== Source material ==
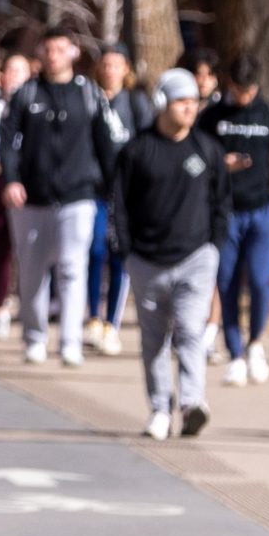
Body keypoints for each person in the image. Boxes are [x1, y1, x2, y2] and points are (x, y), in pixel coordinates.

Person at [112, 68, 228, 439]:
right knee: (154, 340)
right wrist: (127, 251)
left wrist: (214, 246)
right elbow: (120, 205)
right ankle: (160, 408)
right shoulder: (136, 151)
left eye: (194, 102)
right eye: (182, 101)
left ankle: (192, 402)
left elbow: (221, 202)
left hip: (195, 258)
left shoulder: (207, 150)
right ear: (162, 103)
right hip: (147, 261)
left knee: (191, 331)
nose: (190, 109)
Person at [3, 25, 129, 366]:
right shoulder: (27, 94)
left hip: (78, 197)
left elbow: (107, 144)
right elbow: (8, 142)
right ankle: (35, 337)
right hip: (32, 199)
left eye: (61, 48)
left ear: (73, 52)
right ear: (41, 53)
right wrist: (11, 180)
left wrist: (111, 189)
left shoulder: (89, 93)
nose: (54, 55)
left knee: (72, 269)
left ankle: (70, 341)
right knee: (31, 273)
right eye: (49, 49)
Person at [202, 53, 269, 388]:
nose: (245, 97)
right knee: (225, 281)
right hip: (226, 211)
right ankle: (235, 353)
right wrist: (219, 164)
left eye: (250, 90)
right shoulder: (213, 116)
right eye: (240, 90)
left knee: (259, 279)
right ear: (230, 84)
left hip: (260, 211)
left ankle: (256, 342)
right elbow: (198, 154)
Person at [84, 42, 152, 353]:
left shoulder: (136, 103)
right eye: (105, 64)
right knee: (95, 250)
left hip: (127, 193)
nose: (110, 70)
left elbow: (148, 143)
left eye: (116, 65)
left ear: (126, 69)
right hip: (94, 190)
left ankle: (113, 322)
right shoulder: (90, 99)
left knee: (118, 256)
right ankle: (93, 318)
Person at [0, 46, 32, 336]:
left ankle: (29, 305)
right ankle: (0, 307)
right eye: (8, 71)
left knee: (27, 248)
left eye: (20, 71)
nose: (13, 77)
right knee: (0, 247)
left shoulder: (37, 106)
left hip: (26, 183)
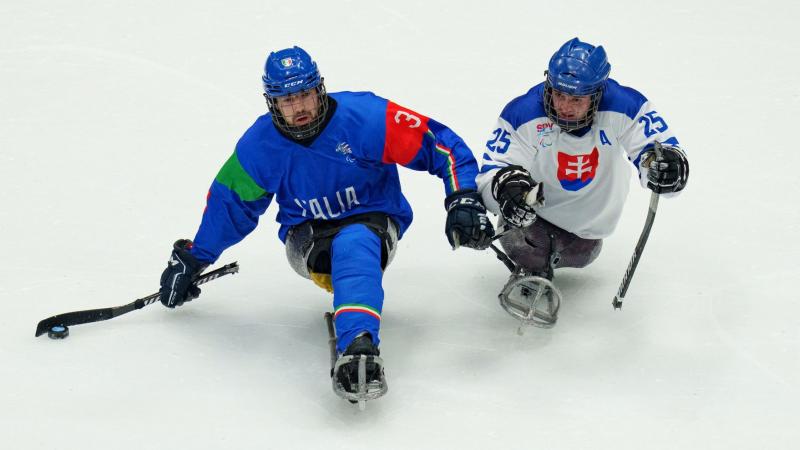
===
Copy the lines exactly as they appear from the opening of the entries above through the line with "nose: (190, 109)", excluding all pictures.

Solution for this problem
Body keypoints for each person in the image. Boxes are [x1, y1, x2, y2] and points are (x, y), in pixel coordinates.

Person at [112, 68, 228, 439]:
right knee: (154, 340)
right wrist: (127, 251)
left wrist: (214, 246)
right elbow: (120, 205)
right ankle: (160, 408)
right shoulder: (136, 151)
left eye: (194, 102)
right eye: (182, 101)
left ankle: (192, 402)
left elbow: (221, 202)
left hip: (195, 258)
left shoulder: (207, 150)
right ear: (162, 103)
right hip: (147, 261)
left knee: (191, 331)
nose: (190, 109)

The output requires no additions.